There are currently only 27,379 (19.5%) properties out of the total "shadow" inventory currently listed on an MLS, which amounts to nearly $22 billion in REO/bank-owned assets nationwide. The bulk of this inventory is located in Michigan, Illinois, Florida, New Jersey, and New York. The largest concentration area is across the Midwest in counties from Chicago, IL to Detroit, MI. Over 2,000 of these properties are located in Hawaii alone, and amount to $969.8 million in bank-owned residential properties.
Top Ten Counties for Shadow Inventory by Total Estimated Value
Finally, the spookiest and perhaps most elusive class of properties to search for are the Zombie foreclosures - where owners have vacated a property once it entered the foreclosure process. And, the note-holder has not yet re-taken possession. There are various reasons an owner may no longer occupy a property or that they may not be aware they're still technically the owner. Furthermore, a bank may not move forward on the foreclosure process due to market conditions or costs associated with the process. Regardless, you can attempt to reach out to the "real" owner using the skip-tracing tools built into PropStream to track down a deal. And, as a special treat this Halloween, PropStream has released a new Quick List to find Zombie Properties in your market.
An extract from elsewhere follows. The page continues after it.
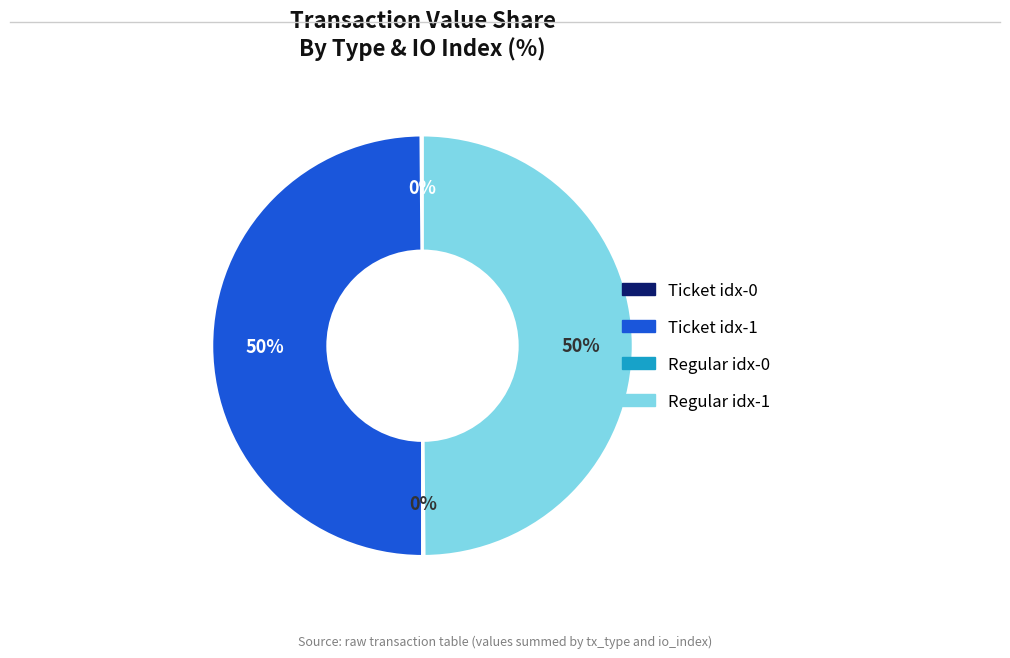

Is it true that Regular idx-1 is 44% of the pie?

False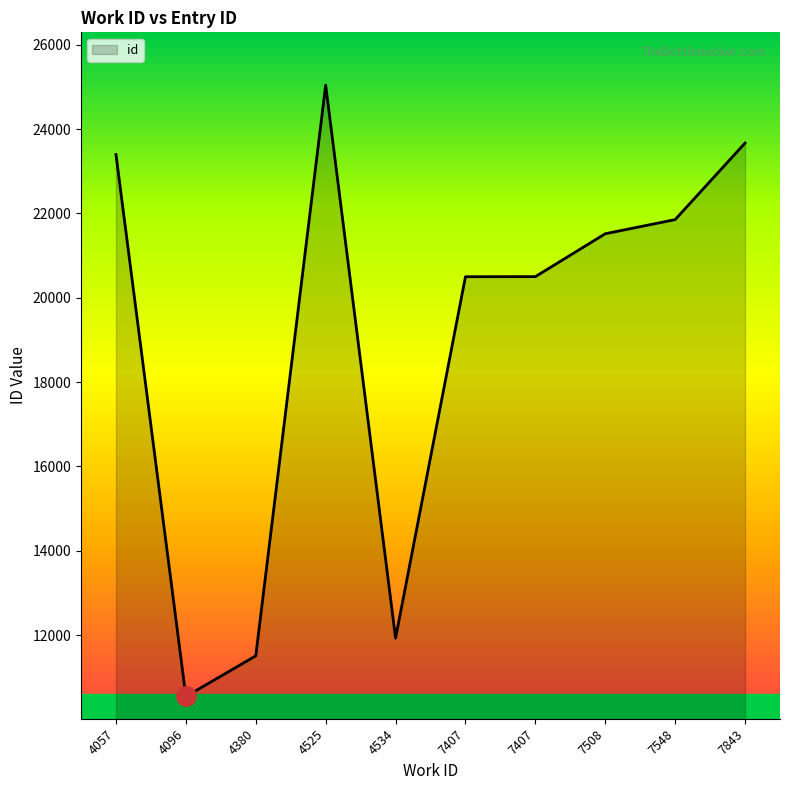

Is it true that the value at 7843 is 33515?

False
When exploring the map above it is clear a vast majority of these types of properties are also concentrated in the great-lakes region of the US with Illinois, Ohio, Pennsylvania, Indiana, and New York all being in the top-10 zombie-states. While there are only 7,319 of these cases around the country, these assets total to be an estimated $1.39 billion dollar opportunity.
Top Ten Counties for Zombie Foreclosures by Total Estimated Value
Hopefully, these data-driven insights provide you a new treat for your trick-or-treating investment strategy. You can use one of many filters and Geo-search tools within the PropStream solution to drill down and locate these lurking opportunities.